Témoignage : La vie quotidienne d'une libraire dans l'enclave musulmane du Bourget

Songeuse, je suis; opportunistes, ils sont.
Migraineuse, je deviens; autoritaires, ils se montrent.
Clairvoyante, je demeure; insipides, ils se font.
Qui sont-ils?
C’est ainsi que divaguait mon esprit, monnaie faisant derrière ma caisse, en ce jour de marché.
La clientèle était nombreuse, chacun jouait des coudes pour passer avant tout le monde, eux d’abord et peu importe si la grand-mère avalait son dentier de colère, si le grand-père grognait parce qu’il venait de se prendre un coup de charrette dans les chevilles et si la jeune femme, avec son bébé en poussette, se mangeait la porte de la boutique, faute de candidat à la galanterie et au laisser-passer.
Au milieu de tout ce fatras, une personne m’interpella, pas pour un achat à effectuer, mais pour une demande incongrue :
– Vous pouvez me la mettre à l’heure?
Une femme d’origine étrangère mais aux allures européennes me tendit alors un cadran carré, de la taille d’une grosse horloge.
– Euh, oui bien sûr!
Je retournai la chose, constatai une heure affichée et exacte…
– Je crois que votre pendule est à l’heure, Madame…”, fis-je, en lui restituant l’objet, avec mon air le plus aimable possible, pour une fois !
Elle repoussa brusquement ma main, me remit le tout énergiquement sur le comptoir, haussa le ton et me dit :
– Vraiment tu comprends rien, règle moi les heures des prières…
Un court instant, je crus qu’elle faisait de l’humour, histoire de sympathiser; mais non, elle réitéra la question, et une mise au point s’imposait.
– Je suis catholique, madame; la boutique est un lieu public et laïque, aussi pour les heures des prières je pense que vous vous êtes trompée d’endroit et de personne.
Cette fois, offusquée de tant d’audace, elle se saisit de l’objet, me montra sur le côté des écrits en langue arabe:
– Là les prières, tu dois les savoir, espèce d’impure ! Venez tous, c’est une impure parmi nous, ne restez pas là !
Ce moment, me laissa indécise émotionnellement, en rire ou en pleurer, ou les deux à la fois, je ne pouvais choisir.
Juste la preuve que pour certains, je n’ai plus ma place ici, en mon quartier, celui de mon enfance, et que, le quartier étant maintenant habité presque exclusivement par des musulmans, ils ne me tolèrent que parce qu’ils me croient convertie à l’islam.
Quelques jours s’écoulèrent avec leurs lots quotidiens d’agressions verbales, la routine en somme.
Alors que je faisais mes invendus, un groupe d’hommes africains pénétra en l’échoppe, pour acheter des journaux de courses.
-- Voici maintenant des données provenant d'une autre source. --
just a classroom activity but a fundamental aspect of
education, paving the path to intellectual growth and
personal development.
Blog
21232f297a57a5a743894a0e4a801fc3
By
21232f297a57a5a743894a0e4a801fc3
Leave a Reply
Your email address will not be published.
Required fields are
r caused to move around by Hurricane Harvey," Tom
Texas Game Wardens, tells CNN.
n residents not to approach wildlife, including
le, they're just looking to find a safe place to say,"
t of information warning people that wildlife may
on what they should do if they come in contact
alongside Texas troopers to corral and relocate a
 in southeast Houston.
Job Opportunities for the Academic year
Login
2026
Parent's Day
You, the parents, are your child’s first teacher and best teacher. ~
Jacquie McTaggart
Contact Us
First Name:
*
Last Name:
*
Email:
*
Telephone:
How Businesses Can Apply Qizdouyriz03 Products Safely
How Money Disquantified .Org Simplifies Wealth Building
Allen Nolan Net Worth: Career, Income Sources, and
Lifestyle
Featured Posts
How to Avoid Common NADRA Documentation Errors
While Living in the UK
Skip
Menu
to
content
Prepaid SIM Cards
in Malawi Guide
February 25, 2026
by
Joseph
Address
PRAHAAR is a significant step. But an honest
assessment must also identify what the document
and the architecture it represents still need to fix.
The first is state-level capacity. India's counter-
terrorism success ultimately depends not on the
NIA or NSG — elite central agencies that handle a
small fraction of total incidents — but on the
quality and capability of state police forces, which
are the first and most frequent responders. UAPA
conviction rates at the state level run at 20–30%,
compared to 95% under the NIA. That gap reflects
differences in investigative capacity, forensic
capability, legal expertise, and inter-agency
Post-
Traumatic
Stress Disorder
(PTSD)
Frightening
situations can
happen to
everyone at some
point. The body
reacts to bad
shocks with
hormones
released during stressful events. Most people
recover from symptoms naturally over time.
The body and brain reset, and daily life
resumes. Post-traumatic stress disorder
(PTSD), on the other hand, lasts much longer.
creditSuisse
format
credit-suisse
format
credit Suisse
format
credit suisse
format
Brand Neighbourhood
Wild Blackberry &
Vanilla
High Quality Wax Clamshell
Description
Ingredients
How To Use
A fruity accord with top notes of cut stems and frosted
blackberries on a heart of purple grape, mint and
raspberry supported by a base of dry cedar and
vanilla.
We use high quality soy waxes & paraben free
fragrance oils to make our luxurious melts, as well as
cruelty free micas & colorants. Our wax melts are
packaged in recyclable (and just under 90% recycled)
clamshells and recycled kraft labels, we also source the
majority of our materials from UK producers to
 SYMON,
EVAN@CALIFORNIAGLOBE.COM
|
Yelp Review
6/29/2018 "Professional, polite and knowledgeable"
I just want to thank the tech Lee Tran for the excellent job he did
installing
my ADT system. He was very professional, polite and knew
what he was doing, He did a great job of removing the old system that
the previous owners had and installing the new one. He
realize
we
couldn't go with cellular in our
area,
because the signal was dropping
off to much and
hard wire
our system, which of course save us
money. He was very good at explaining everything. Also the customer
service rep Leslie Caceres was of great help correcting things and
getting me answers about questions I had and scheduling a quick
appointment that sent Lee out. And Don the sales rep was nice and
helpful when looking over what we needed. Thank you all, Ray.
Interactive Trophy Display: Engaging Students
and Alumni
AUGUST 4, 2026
Ils avaient le verbe haut, occupaient tout l’espace et s’exprimaient dans une langue inconnue de moi.
Je continuais donc mon travail, pensant qu’ils discutaient entre eux, quand soudain, ils me secouèrent par un bras en criant.
Terrorisée, je leur demandais ce qu’ils voulaient; là ils me firent comprendre, dans un français plus qu’approximatif, que je devais les servir.
Je m’exécutais au plus vite, espérant leur départ…
Hélas pour moi, ils restèrent plantés à me faire une leçon sur le fait que je devais apprendre leur langue pour rester travailler ici, car la France elle n’était plus aux Français!
Comment me sortir de ce bourbier, en premier lieux surtout ne jamais baisser les yeux, faire face et se rapprocher des alarmes, et puis soudain une idée lumineuse…
– Ah ouè tou né compréné pé la lessou, té sotsa lé sossuré a basculo, povré pitiou…
Je répondis en patois charentais, langue de mon enfance, transmise par mes grands-parents et par mes parents, usitée encore en ma province et partagée avec ma fille.
Voyant cela, ils me tournèrent les talons, et moi j’en rigole encore.